I've never used MS Outlook for my email. Ever.

I've been using Eudora since the days of win 3.1 and have never ever been affected by one of those so called "email viruses" (which are really scripts exploiting Microsoft flaws). Oh I still receive them, but Eudora will NOT run them nor will it be tricked into doing so by some internal programming flaw MS style.

Stop using MS Outlook or Outlook Express for email and usenet, use a non MS program like Eudora Pro for email or Forté Agent for usenet and your computer will love you for it.

Red

**arthurb999** · 08-19-2003, 06:31 PM

I got like 20 email today. Keep on deleting them and deleting you "deleted" folder.

**Terinox** · 08-19-2003, 06:32 PM

Originally Posted by Red Ketchup

You know it's funny...

I've never used MS Outlook for my email. Ever.

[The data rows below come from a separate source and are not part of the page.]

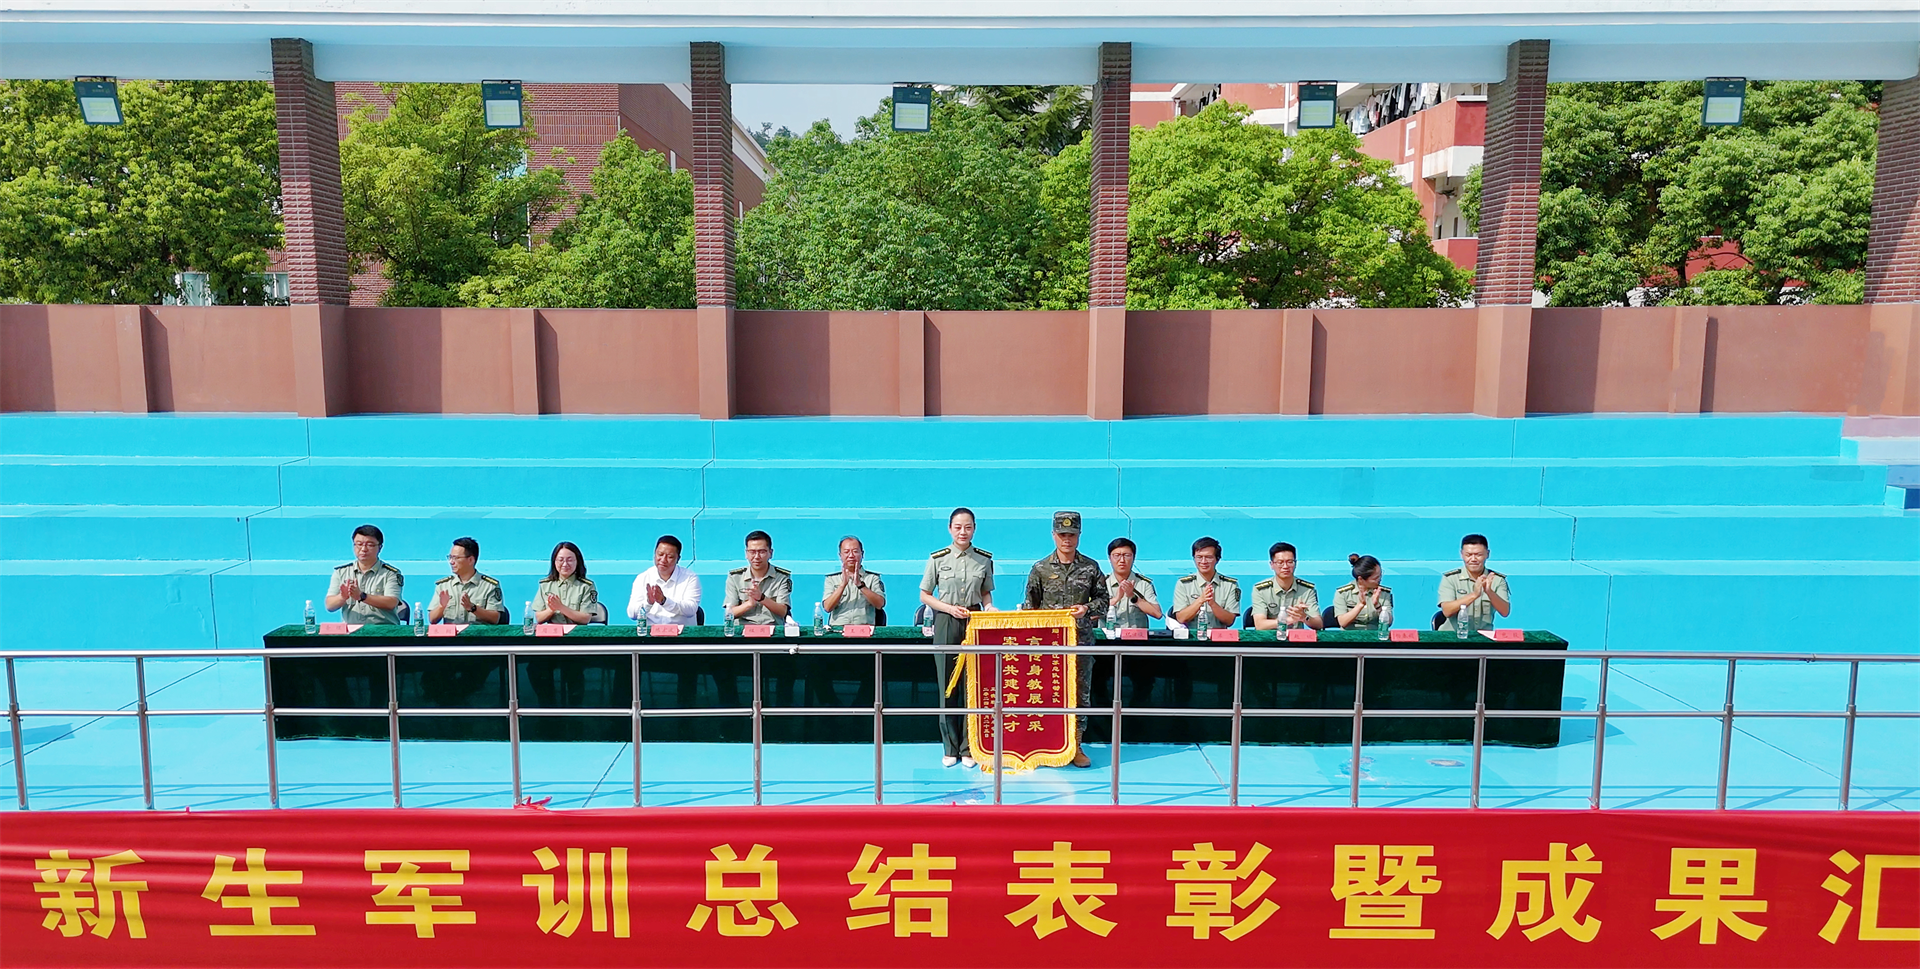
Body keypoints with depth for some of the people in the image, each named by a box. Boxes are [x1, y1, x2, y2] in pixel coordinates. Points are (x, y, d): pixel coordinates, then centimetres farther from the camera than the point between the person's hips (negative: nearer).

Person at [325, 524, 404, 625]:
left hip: (383, 628, -3)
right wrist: (343, 597, -13)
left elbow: (391, 604, -8)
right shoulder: (341, 572, 16)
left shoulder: (391, 573, 7)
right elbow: (329, 606, 9)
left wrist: (361, 596, -19)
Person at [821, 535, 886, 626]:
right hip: (837, 629, 0)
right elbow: (827, 608, 2)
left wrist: (860, 584, -10)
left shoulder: (873, 577, 15)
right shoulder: (831, 579, 17)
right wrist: (843, 584, -9)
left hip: (865, 630, 0)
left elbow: (880, 604, -1)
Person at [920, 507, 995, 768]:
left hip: (975, 623, 1)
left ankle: (968, 748, 11)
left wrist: (990, 609, -6)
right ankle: (950, 748, 14)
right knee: (947, 686, 3)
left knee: (973, 685, -1)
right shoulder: (938, 558, -1)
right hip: (946, 624, -1)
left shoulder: (984, 559, 4)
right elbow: (924, 595, 4)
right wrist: (950, 608, -9)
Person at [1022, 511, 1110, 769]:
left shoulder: (1091, 567, 6)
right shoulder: (1040, 569, 4)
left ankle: (1075, 745, 12)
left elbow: (1103, 600, 9)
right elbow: (1030, 606, 6)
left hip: (1082, 640, 1)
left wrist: (1088, 609, -10)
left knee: (1081, 692, 3)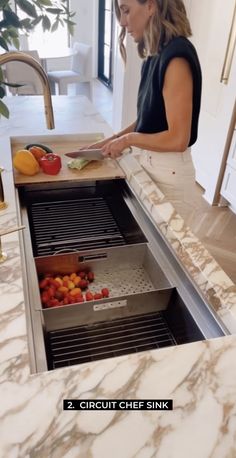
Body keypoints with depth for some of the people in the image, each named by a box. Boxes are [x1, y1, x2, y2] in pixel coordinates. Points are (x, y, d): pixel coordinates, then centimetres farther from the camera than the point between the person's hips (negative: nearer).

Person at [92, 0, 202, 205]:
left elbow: (178, 139, -25)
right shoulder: (155, 55, 6)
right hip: (150, 162, 8)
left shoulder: (176, 56, -21)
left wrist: (128, 139, -14)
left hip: (169, 172, -8)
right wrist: (115, 138, 4)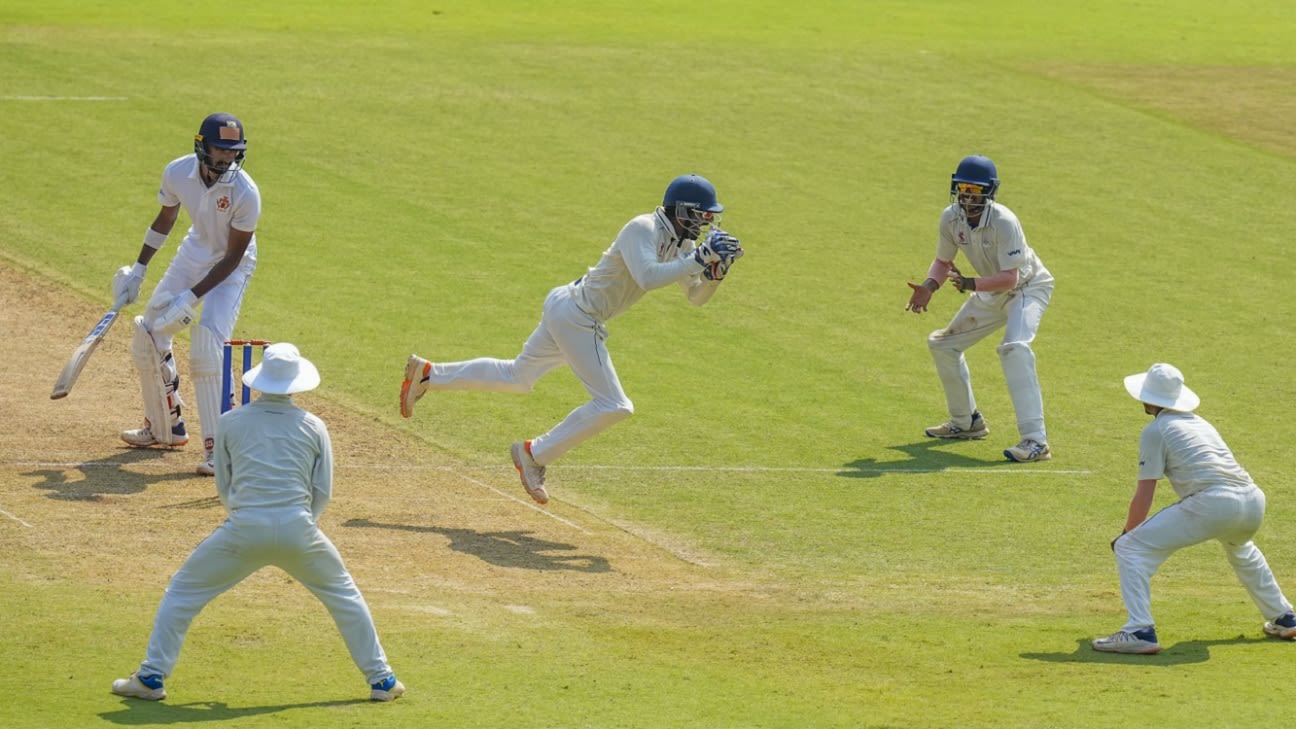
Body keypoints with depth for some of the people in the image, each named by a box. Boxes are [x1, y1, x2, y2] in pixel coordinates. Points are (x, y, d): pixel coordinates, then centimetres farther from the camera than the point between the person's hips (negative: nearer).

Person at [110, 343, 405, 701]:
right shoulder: (313, 427, 8)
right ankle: (381, 679, 24)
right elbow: (323, 492, 8)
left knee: (183, 591, 16)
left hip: (244, 529, -1)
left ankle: (151, 678, 10)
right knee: (343, 594, 23)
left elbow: (224, 487, 14)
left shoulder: (230, 423, 8)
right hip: (298, 530, 1)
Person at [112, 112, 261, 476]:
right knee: (148, 336, 8)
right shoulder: (178, 173, -18)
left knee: (206, 346, -23)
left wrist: (191, 298, -27)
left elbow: (232, 258, -23)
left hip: (231, 266, -6)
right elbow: (165, 220, 3)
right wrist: (138, 269, 4)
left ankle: (217, 445, -17)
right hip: (194, 252, 6)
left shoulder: (245, 193, -31)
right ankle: (164, 425, 29)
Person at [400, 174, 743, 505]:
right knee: (613, 406, -11)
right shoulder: (642, 229, -21)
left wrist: (715, 270, -9)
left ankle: (428, 373, 31)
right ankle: (534, 455, -1)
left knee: (518, 376, 24)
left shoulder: (679, 243, 6)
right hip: (576, 317, -10)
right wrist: (697, 260, -36)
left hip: (567, 312, 10)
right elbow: (647, 277, -38)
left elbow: (696, 297, 10)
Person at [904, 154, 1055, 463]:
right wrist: (929, 286, -16)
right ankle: (966, 422, 31)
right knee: (942, 344, 13)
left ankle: (1035, 440, -39)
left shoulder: (1003, 222, -31)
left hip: (1027, 287, -8)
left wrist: (971, 284, -43)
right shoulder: (951, 218, -11)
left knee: (1014, 347, -33)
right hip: (992, 292, 8)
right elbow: (943, 261, 3)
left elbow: (1010, 277, -33)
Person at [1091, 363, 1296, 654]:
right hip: (1254, 501, 8)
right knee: (1239, 548, 42)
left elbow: (1144, 496, 3)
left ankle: (1140, 631, -16)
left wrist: (1127, 532, 19)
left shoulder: (1156, 430, 7)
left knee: (1130, 548, -3)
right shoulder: (1201, 423, 29)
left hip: (1212, 504, -8)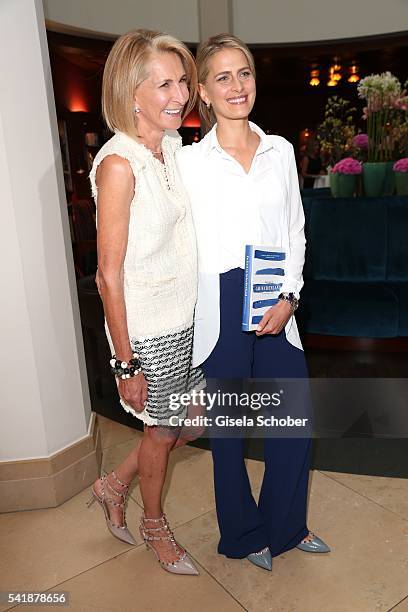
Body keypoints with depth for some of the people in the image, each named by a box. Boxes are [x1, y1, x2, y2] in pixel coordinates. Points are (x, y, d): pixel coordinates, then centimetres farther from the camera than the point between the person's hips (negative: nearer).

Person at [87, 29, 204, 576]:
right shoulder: (118, 164, -20)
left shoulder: (173, 145, 4)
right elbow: (110, 275, -19)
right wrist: (126, 365, -16)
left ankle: (113, 486, 44)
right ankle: (155, 525, 45)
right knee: (163, 430, 14)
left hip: (186, 316, 8)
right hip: (148, 329, -8)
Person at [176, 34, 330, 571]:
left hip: (276, 306, 4)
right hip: (217, 310, -3)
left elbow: (295, 232, 9)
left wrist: (289, 296, -4)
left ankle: (287, 525, 39)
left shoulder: (281, 151, 8)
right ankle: (244, 534, 37)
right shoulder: (188, 160, -2)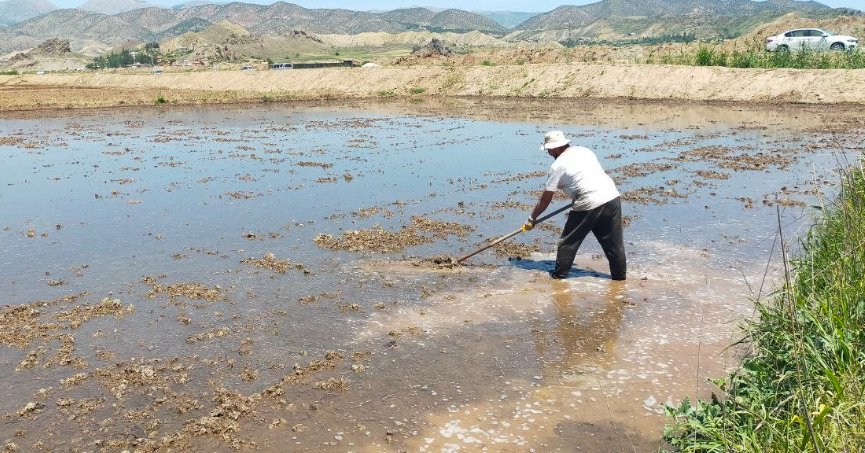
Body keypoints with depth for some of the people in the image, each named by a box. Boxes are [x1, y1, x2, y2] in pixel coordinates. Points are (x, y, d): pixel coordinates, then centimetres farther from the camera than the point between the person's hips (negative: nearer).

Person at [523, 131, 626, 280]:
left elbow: (545, 199, 2)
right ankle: (620, 274, 20)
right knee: (613, 241, 14)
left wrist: (532, 219, 13)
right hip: (612, 197, 6)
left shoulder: (558, 166, -1)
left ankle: (559, 273, 19)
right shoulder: (584, 150, 17)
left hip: (589, 205, -6)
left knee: (569, 240, 10)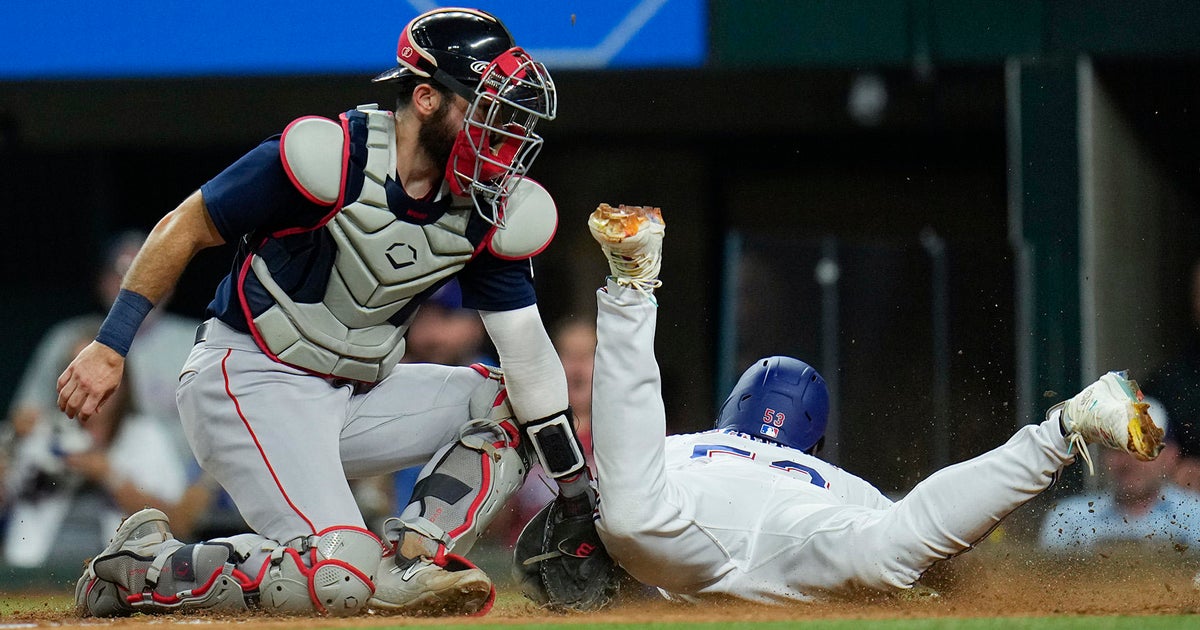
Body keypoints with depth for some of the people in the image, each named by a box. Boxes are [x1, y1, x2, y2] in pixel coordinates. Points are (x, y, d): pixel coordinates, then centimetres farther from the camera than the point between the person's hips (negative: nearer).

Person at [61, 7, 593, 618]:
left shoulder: (488, 215, 0)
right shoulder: (332, 159, -19)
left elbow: (527, 348, 1)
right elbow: (184, 229, -9)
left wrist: (580, 498, -2)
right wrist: (110, 347, -11)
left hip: (355, 395, 8)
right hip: (250, 383, -8)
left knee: (509, 403, -2)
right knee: (336, 578, -25)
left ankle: (404, 564, -10)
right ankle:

I've been using Eudora since the days of win 3.1 and have never ever been affected by one of those so called "email viruses" (which are really scripts exploiting Microsoft flaws). Oh I still receive them, but Eudora will NOT run them nor will it be tricked into doing so by some internal programming flaw MS style.

Stop using MS Outlook or Outlook Express for email and usenet, use a non MS program like Eudora Pro for email or Forté Agent for usenet and your computer will love you for it.

Red

AMEN BROTHER! Eudora is da shit! I've also used one called "Pegasus Mail" also a good program! However, I just stick with hotmail or other things, and NEVER accept a file, from no one, even if you KNOW the person. Only time you accept a file is when the PERSON TELLS YOU that they are gonna be sending you a certain file, and so and so.